* _Aim of the task_
Copy the lines from the beginning through the one containing "അന്നത്തേതിൽ", reproducing each without any change.

* _Information supplied_
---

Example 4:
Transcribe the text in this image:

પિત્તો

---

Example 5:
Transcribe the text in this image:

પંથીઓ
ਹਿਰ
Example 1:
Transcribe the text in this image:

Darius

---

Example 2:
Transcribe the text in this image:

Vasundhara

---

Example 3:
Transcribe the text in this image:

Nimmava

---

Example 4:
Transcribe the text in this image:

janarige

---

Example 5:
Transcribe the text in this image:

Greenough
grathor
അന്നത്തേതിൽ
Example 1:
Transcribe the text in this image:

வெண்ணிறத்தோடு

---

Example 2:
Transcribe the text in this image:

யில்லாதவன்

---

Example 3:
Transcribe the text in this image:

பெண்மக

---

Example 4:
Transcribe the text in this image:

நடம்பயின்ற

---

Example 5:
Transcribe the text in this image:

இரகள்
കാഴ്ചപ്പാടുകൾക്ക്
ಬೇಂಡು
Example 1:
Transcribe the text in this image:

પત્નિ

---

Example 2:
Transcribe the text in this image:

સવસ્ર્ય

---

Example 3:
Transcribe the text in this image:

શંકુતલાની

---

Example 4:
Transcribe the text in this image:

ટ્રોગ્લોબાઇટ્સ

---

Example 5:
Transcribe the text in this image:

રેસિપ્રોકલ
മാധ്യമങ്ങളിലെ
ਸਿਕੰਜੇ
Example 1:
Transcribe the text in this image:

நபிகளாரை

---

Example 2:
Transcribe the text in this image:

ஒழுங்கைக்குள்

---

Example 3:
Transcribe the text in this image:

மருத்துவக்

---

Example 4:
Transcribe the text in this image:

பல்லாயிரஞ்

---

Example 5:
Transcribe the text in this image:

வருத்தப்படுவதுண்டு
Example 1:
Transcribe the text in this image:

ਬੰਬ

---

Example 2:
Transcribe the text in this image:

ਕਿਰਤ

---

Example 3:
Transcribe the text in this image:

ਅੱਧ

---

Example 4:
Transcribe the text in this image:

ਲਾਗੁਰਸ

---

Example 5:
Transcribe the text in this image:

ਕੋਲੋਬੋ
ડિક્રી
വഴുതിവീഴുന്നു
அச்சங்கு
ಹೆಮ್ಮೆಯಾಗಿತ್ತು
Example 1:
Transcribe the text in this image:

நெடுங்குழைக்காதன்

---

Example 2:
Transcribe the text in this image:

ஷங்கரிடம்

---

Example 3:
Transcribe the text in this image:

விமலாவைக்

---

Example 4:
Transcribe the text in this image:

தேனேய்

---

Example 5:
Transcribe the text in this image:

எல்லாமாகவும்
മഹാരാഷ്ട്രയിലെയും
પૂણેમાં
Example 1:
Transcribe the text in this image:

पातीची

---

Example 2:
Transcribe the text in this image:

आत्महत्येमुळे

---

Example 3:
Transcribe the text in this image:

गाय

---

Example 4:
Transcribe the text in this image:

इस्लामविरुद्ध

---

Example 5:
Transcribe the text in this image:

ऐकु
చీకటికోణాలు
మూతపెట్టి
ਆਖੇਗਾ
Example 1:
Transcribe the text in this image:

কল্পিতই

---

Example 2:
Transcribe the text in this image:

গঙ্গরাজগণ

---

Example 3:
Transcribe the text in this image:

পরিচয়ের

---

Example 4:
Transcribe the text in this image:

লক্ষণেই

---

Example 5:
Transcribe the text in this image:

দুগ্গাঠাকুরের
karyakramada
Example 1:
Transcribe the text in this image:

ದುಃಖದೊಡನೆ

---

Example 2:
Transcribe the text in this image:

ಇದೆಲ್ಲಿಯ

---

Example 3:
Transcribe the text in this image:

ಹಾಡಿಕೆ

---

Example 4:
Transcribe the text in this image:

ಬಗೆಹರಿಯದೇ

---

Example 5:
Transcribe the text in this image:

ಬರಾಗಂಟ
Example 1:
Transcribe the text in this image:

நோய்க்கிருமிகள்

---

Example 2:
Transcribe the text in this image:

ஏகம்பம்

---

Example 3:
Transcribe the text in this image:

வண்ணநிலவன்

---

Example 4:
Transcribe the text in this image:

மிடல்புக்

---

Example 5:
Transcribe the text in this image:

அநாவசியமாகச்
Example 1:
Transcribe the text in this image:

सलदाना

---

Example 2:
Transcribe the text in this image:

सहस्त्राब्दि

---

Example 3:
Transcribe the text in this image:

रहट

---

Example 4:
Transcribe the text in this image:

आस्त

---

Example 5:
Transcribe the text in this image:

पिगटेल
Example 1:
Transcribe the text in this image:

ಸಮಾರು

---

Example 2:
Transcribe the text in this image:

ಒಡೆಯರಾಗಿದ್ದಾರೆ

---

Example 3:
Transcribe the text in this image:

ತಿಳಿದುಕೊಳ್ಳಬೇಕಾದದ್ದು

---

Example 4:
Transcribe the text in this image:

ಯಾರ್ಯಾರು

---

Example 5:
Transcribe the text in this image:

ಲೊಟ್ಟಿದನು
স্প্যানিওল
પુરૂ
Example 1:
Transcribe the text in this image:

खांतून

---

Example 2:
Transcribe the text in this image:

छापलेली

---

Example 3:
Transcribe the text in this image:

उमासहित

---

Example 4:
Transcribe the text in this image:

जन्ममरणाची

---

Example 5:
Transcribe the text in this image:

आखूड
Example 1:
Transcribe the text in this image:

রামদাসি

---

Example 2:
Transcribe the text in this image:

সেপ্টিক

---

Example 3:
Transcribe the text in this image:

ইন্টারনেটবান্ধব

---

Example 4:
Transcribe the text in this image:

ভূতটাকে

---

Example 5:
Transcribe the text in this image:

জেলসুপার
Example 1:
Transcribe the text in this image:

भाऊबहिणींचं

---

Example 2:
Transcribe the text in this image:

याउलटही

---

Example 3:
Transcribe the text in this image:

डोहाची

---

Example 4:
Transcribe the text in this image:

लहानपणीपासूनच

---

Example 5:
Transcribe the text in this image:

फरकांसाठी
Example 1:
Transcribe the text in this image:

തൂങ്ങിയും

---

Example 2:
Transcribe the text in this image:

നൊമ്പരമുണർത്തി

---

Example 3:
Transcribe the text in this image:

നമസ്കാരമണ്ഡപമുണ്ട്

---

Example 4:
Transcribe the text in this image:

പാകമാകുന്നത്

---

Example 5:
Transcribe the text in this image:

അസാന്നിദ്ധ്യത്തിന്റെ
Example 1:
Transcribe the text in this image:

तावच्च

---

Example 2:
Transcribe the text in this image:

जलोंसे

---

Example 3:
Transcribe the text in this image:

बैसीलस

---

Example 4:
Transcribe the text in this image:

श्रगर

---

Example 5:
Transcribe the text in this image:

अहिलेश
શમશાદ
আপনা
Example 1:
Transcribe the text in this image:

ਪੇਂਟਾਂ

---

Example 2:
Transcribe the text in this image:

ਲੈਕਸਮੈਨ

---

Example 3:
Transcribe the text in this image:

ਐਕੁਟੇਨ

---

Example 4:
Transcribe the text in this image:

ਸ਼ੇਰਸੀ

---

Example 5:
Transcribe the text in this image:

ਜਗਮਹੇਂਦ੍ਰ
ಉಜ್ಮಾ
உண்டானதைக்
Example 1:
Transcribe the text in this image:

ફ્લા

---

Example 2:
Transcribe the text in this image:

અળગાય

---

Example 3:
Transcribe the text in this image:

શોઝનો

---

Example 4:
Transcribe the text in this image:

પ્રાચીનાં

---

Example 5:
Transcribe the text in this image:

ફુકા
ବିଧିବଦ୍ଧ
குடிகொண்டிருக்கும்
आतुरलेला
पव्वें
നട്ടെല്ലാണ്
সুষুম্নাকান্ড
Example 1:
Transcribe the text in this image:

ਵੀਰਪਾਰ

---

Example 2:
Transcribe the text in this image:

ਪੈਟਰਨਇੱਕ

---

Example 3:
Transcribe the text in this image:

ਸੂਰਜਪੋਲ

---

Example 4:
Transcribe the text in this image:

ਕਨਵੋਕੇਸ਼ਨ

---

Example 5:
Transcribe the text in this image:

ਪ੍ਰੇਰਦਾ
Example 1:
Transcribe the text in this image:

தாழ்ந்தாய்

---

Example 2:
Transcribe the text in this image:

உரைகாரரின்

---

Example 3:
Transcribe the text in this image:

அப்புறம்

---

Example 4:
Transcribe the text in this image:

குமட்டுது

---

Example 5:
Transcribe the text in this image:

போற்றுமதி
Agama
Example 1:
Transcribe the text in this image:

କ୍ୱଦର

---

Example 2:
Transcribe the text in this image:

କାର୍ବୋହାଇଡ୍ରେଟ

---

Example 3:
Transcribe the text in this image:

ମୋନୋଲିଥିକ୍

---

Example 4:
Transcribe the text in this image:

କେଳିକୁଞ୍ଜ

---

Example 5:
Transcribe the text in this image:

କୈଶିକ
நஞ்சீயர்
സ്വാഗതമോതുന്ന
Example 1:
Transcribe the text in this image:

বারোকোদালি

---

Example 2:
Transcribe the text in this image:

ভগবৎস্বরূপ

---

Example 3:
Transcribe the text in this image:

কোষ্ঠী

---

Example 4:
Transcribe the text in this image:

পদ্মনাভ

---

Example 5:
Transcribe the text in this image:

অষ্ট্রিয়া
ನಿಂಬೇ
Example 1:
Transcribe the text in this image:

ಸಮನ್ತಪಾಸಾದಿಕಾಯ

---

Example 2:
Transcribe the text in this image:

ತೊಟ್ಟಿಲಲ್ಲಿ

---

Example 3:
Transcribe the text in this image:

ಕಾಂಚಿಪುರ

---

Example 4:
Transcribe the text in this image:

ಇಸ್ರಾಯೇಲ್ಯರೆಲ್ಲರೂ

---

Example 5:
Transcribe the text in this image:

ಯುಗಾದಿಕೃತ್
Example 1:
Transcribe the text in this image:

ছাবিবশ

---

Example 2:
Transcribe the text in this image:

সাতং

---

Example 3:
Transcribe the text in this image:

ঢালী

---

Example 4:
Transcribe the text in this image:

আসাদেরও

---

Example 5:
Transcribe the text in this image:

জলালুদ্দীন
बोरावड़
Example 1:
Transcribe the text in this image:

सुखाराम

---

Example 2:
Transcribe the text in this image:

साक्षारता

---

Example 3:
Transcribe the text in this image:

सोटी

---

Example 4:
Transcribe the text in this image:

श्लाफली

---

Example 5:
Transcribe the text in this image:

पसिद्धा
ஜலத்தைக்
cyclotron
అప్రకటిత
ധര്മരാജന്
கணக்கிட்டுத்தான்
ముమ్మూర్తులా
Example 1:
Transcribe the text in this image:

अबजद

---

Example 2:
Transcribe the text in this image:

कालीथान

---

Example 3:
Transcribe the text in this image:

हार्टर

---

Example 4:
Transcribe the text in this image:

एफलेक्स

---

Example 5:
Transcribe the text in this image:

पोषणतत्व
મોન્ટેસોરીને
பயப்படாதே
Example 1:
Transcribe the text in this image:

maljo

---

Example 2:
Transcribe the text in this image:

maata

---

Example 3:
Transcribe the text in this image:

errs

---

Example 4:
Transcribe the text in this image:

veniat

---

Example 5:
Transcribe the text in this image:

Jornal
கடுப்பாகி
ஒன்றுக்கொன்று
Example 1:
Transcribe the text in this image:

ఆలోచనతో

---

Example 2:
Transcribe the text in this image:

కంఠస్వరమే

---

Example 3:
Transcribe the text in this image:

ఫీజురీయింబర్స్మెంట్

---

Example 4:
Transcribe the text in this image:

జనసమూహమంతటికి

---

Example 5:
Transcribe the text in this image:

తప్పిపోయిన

* _Answer to this exercise_
---

Example 4:
Transcribe the text in this image:

પિત્તો

---

Example 5:
Transcribe the text in this image:

પંથીઓ
ਹਿਰ
Example 1:
Transcribe the text in this image:

Darius

---

Example 2:
Transcribe the text in this image:

Vasundhara

---

Example 3:
Transcribe the text in this image:

Nimmava

---

Example 4:
Transcribe the text in this image:

janarige

---

Example 5:
Transcribe the text in this image:

Greenough
grathor
അന്നത്തേതിൽ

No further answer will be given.